▸ **TO DO**:
Begin with the line where "Amount per serving" appears. Set down that line and the rest of the records below it exactly as given.

▸ **DATA FOR ANALYSIS**:
____
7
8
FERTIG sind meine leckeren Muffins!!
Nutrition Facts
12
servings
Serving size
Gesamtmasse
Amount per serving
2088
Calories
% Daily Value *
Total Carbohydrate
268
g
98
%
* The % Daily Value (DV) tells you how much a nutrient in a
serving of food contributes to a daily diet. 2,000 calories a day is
____
▸ **SOLVED PROBLEM**:
Amount per serving
2088
Calories
% Daily Value *
Total Carbohydrate
268
g
98
%
* The % Daily Value (DV) tells you how much a nutrient in a
serving of food contributes to a daily diet. 2,000 calories a day is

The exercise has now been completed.